Japan – Increased foreign investment scrutiny in sectors related to national security
World Risk Developments October 2019
Proposed new rules on foreign investment could restrict access for Australian investors to key sectors of the world’s third largest economy – especially direct investors.
The Japanese government plans to lower the ownership threshold for foreign investment approval from 10% to 1% in companies regarded as sensitive to national security. The sectors deemed strategically significant under the new law are likely to include military technologies, aerospace, resource and transportation infrastructure, and communications and broadcasting. The changes are expected to be legislated in the coming year.
Also under consideration is a requirement for foreign shareholders to give notification before making changes in management, such as nominating board directors, and selling core businesses.
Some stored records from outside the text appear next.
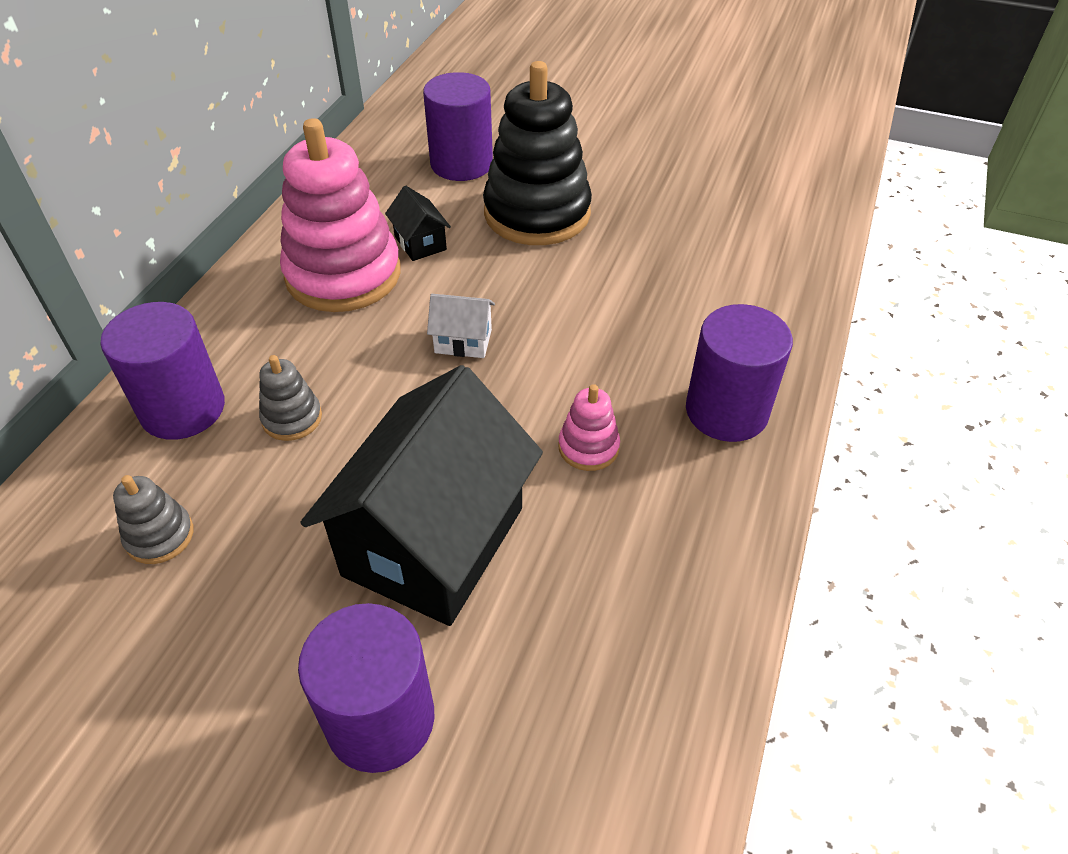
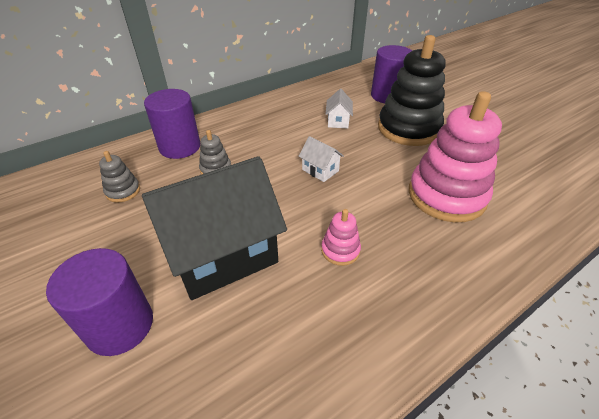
camera: 35 degrees right, 5 degrees down
pink stacking toy [280,118,401,312] -> pink stacking toy moved to [409,91,502,222]
black house [385,186,451,261] -> white house [326,89,353,128]
purple cylinder [686,304,793,442] -> none

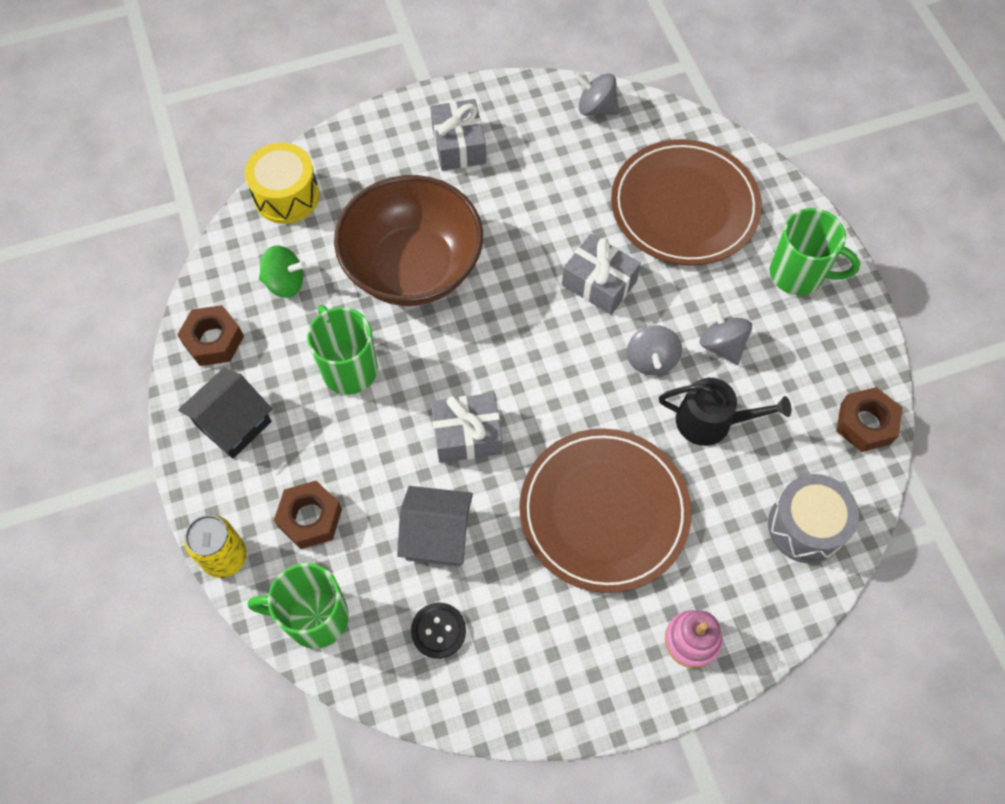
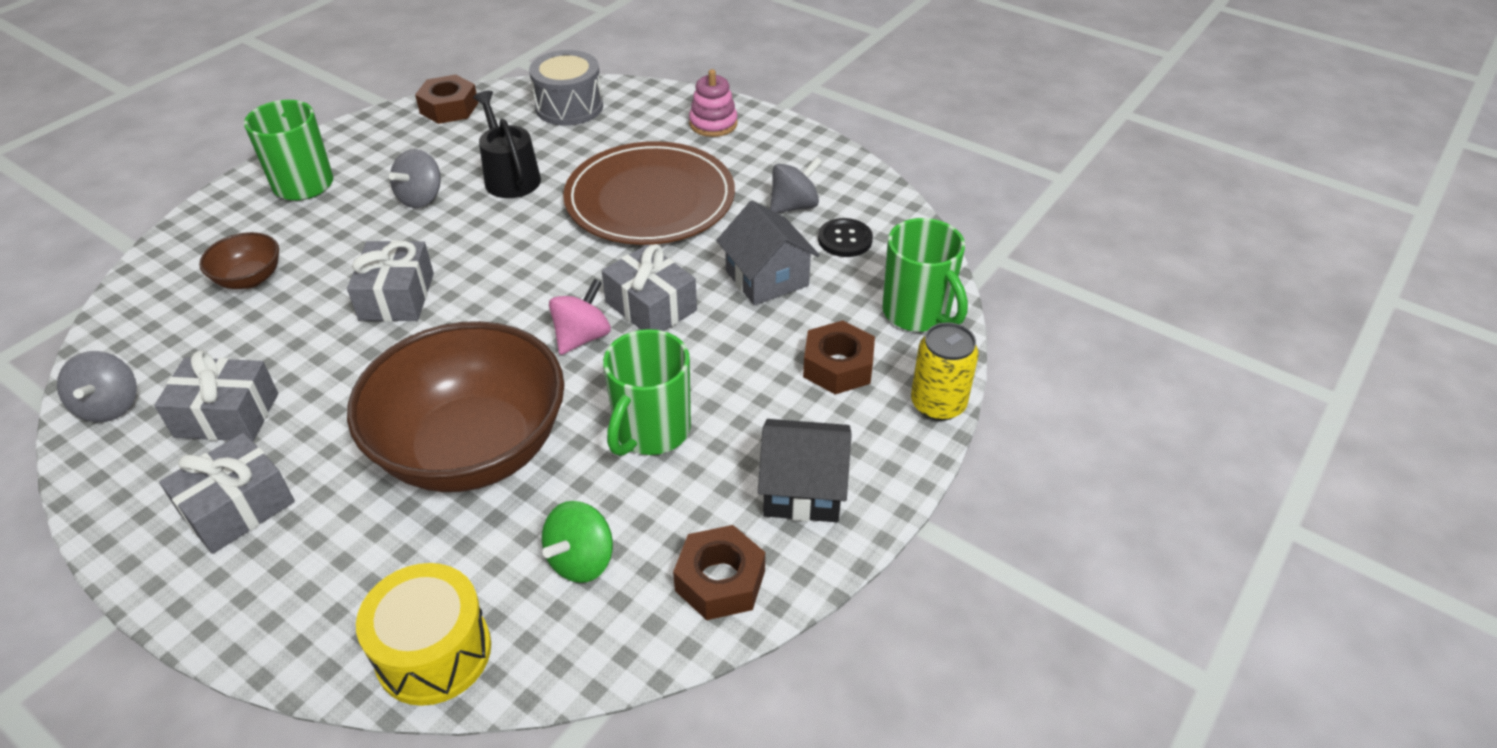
camera: 125 degrees left, 20 degrees down
green spinning top [259,245,306,298] -> green spinning top turned 120 degrees counterclockwise [542,501,613,583]
brown plate [611,139,762,265] -> brown bowl [199,232,279,289]
grey spinning top [627,325,682,375] -> grey spinning top moved to [770,157,822,213]
none -> grey gift [154,350,278,441]
none -> pink spinning top [549,279,611,355]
Though the government has announced some exemptions for portfolio investors, it is still uncertain what will count as portfolio investment. Overall, the measures are likely to deter foreign direct investment into Japan.
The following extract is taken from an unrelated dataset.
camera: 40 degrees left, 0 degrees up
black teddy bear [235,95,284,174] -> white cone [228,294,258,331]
The restrictions follow steps in other major economies including the United States and Europe to tighten foreign investment rules due to national security concerns. Governments are becoming worried that foreign-owned companies may gain access to sensitive technology and confidential data.
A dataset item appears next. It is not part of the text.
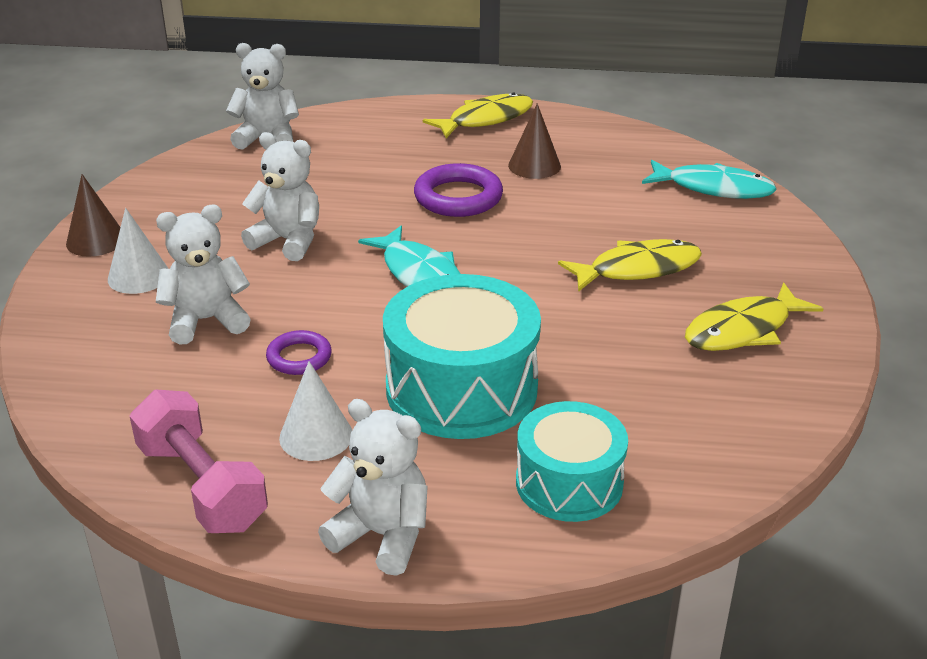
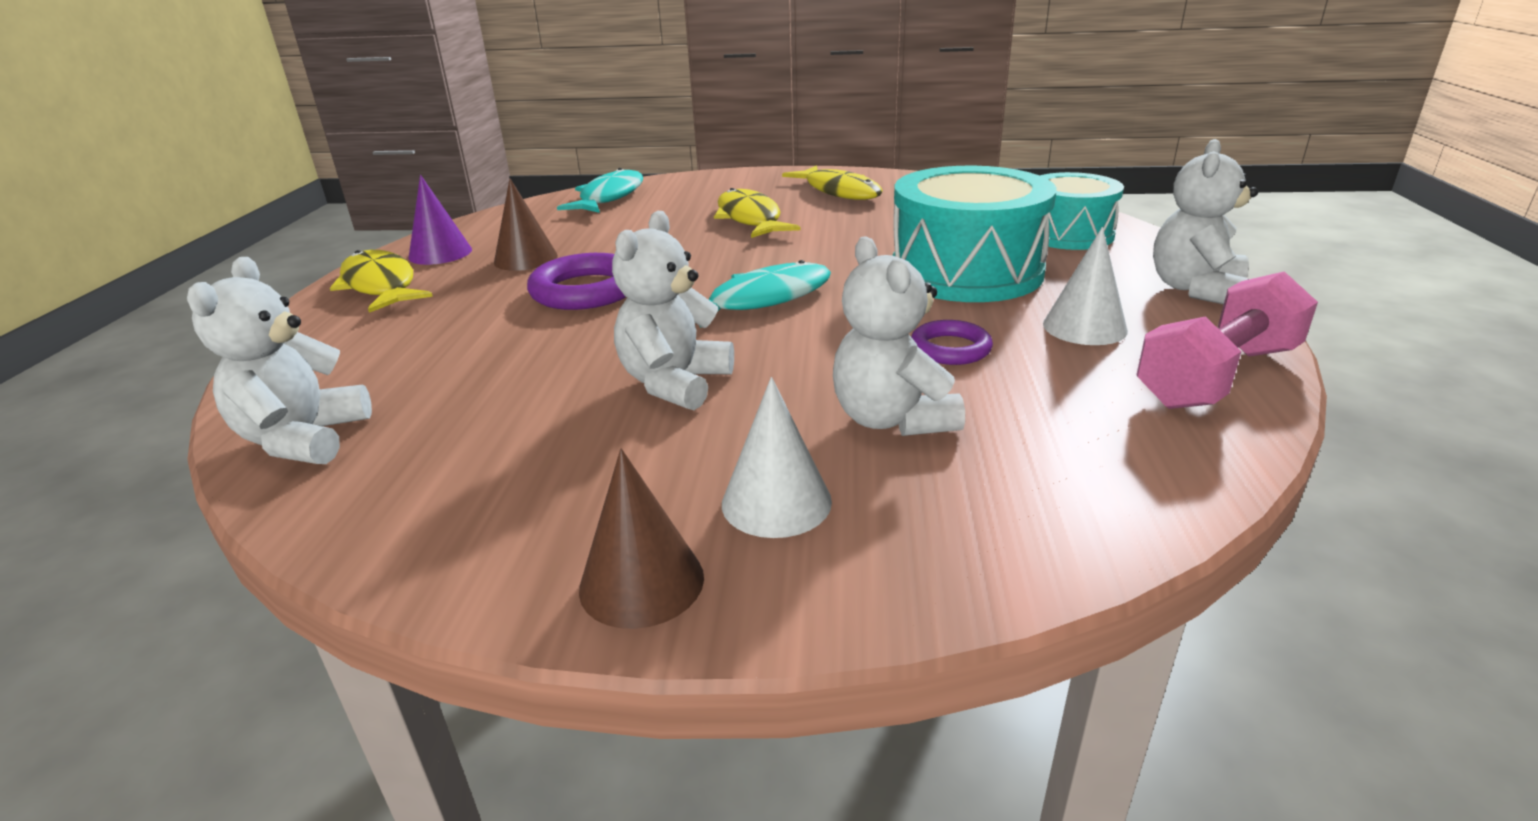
camera: 90 degrees left, 5 degrees down
none -> purple cone [409,175,472,265]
Total Australian investment into Japan – spanning both portfolio and direct – was $113 billion in 2018, having increased at an average annual rate of 16.5% for the past five years (Chart). While foreign direct investment makes up a relatively small share of total Australian investment in Japan ($1.3 billion in 2018), it has nearly tripled in the past five years. The introduction of tighter investment controls would increase scrutiny of future Australian investments in sectors deemed related to national security.